• **Material for this exercise**
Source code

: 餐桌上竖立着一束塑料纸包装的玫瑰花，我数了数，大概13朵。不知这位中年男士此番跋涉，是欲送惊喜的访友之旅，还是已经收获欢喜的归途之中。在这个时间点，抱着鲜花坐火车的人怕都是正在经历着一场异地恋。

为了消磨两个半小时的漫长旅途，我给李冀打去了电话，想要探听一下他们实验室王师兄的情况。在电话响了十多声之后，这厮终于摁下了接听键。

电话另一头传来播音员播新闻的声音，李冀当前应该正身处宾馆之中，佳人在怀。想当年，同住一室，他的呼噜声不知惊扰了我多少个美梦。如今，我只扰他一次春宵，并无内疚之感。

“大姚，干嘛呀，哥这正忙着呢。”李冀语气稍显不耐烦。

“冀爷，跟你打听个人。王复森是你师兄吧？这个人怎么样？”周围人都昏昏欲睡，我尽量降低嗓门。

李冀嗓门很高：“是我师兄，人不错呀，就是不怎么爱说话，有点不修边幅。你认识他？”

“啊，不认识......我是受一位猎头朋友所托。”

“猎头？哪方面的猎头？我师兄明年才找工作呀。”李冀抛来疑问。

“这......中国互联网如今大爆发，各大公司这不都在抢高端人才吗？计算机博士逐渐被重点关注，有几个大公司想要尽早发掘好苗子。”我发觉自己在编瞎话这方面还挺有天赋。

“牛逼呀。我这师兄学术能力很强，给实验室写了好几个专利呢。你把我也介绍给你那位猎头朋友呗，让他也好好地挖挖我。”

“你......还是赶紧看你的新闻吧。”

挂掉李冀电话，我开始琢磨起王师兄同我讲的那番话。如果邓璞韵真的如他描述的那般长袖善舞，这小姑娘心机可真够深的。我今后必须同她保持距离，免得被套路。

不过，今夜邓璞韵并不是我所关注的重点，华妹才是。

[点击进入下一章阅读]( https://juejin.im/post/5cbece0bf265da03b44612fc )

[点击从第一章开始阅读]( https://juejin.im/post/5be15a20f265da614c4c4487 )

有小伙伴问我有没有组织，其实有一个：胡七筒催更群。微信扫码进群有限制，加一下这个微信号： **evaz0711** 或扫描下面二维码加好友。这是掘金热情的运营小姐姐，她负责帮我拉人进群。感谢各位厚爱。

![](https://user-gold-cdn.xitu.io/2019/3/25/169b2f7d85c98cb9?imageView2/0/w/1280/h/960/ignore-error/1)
--
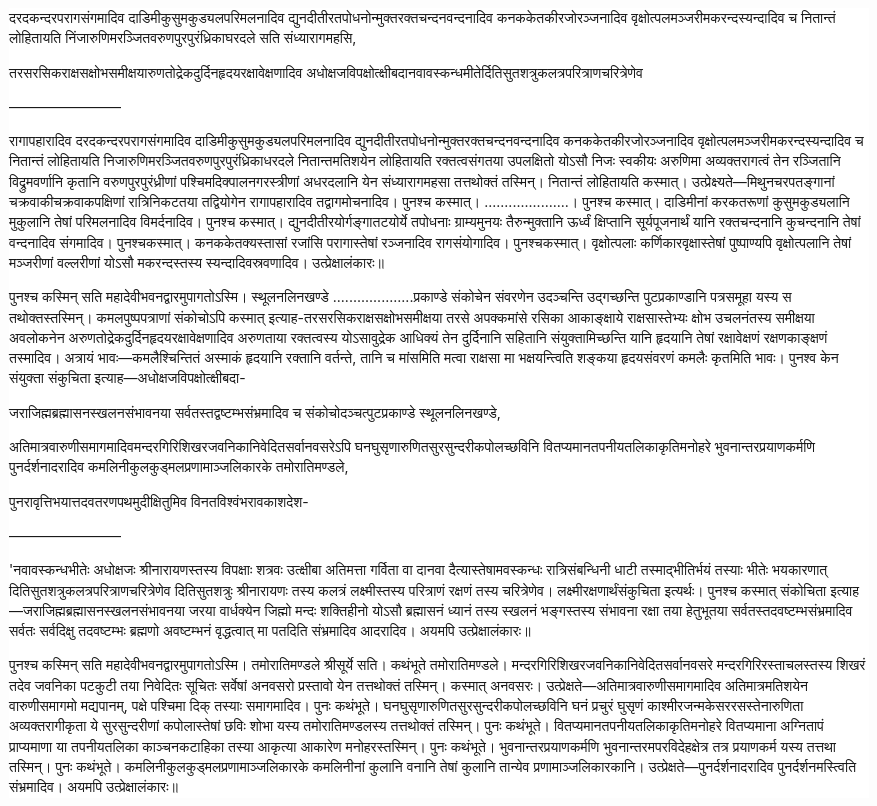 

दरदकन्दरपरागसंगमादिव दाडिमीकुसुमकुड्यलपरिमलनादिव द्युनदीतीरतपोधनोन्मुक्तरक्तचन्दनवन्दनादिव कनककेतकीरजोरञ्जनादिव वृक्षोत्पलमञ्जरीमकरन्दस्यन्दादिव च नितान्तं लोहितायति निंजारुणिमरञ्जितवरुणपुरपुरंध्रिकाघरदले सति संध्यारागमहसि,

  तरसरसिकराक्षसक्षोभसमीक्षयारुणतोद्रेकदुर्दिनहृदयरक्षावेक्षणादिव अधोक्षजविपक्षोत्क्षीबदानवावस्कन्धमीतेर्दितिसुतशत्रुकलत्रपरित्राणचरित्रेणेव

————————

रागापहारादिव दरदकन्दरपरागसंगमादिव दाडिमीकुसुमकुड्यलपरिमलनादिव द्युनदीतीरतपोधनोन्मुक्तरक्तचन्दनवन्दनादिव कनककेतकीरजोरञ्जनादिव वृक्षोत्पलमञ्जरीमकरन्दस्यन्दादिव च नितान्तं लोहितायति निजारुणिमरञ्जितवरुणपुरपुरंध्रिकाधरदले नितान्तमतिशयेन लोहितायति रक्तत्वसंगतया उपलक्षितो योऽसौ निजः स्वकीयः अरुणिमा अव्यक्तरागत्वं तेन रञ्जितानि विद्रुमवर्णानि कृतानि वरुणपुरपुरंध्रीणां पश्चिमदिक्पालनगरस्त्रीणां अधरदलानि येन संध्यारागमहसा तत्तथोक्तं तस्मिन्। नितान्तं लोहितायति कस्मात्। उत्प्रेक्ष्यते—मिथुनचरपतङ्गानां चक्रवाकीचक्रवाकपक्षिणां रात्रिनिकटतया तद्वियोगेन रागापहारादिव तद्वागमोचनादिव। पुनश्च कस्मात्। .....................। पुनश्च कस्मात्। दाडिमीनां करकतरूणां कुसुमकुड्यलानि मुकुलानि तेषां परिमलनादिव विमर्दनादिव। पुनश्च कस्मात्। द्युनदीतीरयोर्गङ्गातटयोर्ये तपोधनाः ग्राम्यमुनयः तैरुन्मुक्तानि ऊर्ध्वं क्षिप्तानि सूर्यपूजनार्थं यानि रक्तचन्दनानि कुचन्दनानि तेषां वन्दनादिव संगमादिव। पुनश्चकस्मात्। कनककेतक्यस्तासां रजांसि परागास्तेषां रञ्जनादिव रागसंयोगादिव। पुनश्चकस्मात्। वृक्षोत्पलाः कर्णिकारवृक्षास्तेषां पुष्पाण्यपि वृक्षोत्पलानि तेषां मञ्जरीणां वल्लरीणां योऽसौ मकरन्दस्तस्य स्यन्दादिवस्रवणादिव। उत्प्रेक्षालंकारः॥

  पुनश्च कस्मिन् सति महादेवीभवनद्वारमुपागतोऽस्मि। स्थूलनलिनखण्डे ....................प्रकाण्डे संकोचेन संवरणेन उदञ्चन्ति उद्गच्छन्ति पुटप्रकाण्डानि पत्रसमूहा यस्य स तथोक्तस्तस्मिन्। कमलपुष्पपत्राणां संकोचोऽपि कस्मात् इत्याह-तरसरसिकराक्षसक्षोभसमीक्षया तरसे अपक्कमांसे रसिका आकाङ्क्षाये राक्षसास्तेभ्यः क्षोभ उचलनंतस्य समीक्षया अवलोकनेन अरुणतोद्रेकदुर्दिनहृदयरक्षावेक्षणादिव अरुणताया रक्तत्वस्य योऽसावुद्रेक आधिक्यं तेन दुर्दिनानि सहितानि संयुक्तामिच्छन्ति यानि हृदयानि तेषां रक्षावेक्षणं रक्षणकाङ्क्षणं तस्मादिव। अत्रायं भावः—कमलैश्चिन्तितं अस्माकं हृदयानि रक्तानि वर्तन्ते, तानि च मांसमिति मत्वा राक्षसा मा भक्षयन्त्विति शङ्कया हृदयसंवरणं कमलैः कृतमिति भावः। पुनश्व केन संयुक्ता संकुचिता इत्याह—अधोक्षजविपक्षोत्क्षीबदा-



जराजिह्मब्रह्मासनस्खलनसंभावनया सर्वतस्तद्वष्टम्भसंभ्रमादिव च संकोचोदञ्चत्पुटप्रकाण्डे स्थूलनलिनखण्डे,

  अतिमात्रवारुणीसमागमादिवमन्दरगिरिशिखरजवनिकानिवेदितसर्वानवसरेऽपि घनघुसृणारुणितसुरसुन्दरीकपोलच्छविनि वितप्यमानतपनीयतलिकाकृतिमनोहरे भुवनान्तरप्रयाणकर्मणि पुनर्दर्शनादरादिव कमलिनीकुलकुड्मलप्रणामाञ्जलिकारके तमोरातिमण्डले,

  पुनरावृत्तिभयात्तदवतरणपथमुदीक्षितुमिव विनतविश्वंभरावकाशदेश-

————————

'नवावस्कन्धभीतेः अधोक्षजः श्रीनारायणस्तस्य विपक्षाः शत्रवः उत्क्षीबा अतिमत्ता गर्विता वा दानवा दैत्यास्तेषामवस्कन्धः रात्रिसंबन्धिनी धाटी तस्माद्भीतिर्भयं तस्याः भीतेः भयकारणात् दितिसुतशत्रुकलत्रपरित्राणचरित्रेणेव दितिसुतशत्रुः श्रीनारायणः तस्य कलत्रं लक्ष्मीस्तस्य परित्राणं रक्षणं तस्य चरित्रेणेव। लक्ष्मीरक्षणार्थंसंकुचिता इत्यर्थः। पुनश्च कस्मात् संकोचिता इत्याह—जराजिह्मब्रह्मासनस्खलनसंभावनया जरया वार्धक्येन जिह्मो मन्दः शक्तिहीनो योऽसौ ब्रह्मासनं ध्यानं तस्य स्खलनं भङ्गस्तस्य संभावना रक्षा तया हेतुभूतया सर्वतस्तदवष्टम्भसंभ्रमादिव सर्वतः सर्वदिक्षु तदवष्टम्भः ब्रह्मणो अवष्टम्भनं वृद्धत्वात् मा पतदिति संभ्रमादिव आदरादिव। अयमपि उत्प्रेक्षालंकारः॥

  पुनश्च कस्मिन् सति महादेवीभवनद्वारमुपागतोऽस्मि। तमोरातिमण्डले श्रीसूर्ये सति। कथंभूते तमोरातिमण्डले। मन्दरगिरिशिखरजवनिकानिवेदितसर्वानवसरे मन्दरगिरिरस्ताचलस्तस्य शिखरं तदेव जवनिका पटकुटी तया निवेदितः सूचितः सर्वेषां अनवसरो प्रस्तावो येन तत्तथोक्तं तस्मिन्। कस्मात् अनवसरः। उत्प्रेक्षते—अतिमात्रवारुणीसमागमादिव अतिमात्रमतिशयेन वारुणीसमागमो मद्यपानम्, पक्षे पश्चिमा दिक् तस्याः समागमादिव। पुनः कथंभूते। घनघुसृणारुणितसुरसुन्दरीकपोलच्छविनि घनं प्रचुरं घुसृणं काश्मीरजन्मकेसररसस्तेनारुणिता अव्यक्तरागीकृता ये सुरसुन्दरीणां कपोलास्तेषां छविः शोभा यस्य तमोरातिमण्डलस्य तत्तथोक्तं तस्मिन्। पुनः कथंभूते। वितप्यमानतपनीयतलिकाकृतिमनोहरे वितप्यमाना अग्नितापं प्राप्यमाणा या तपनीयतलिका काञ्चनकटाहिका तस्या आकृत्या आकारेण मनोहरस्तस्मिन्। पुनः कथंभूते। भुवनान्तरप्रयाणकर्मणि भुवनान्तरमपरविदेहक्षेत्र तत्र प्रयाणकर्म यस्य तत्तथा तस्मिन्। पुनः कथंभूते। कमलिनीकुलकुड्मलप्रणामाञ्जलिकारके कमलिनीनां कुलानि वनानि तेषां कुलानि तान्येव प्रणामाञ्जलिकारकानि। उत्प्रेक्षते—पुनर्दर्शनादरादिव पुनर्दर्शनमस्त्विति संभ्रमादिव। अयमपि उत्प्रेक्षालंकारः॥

• **Task statement**
Collect each line from the rows above that contains the string "juejin" and copy it out in full. Treat uppercase and lowercase as distinct when matching.

• **Completed exercise**
[点击进入下一章阅读]( https://juejin.im/post/5cbece0bf265da03b44612fc )
[点击从第一章开始阅读]( https://juejin.im/post/5be15a20f265da614c4c4487 )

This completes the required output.